*TASK GOAL*
With the pictures excluded, retype the records that follow exactly.
____ SOURCE INFORMATION
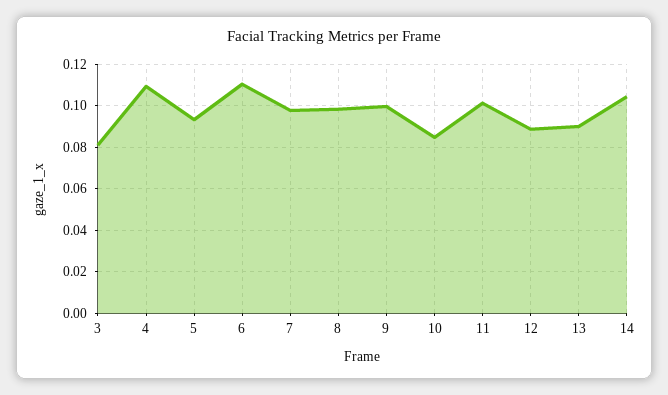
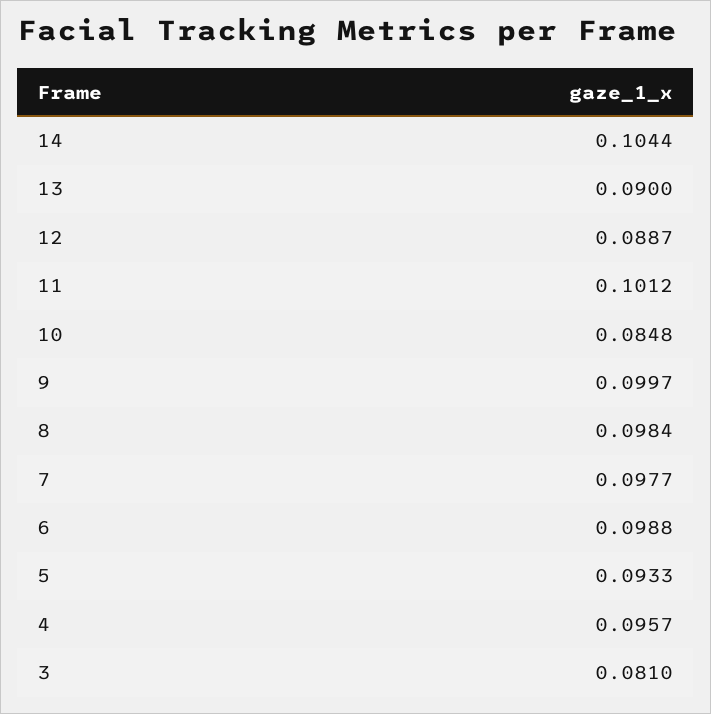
  {
    "3": 0.081,
-   "4": 0.11,
+   "4": 0.0957,
    "5": 0.0933,
-   "6": 0.11,
+   "6": 0.0988,
    "7": 0.0977,
    "8": 0.0984,
    "9": 0.0997,
    "10": 0.0848,
    "11": 0.1012,
    "12": 0.0887,
    "13": 0.09,
    "14": 0.1044
  }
________
*SOLUTION FOR THIS EXERCISE*
  {
    "3": 0.081,
-   "4": 0.11,
+   "4": 0.0957,
    "5": 0.0933,
-   "6": 0.11,
+   "6": 0.0988,
    "7": 0.0977,
    "8": 0.0984,
    "9": 0.0997,
    "10": 0.0848,
    "11": 0.1012,
    "12": 0.0887,
    "13": 0.09,
    "14": 0.1044
  }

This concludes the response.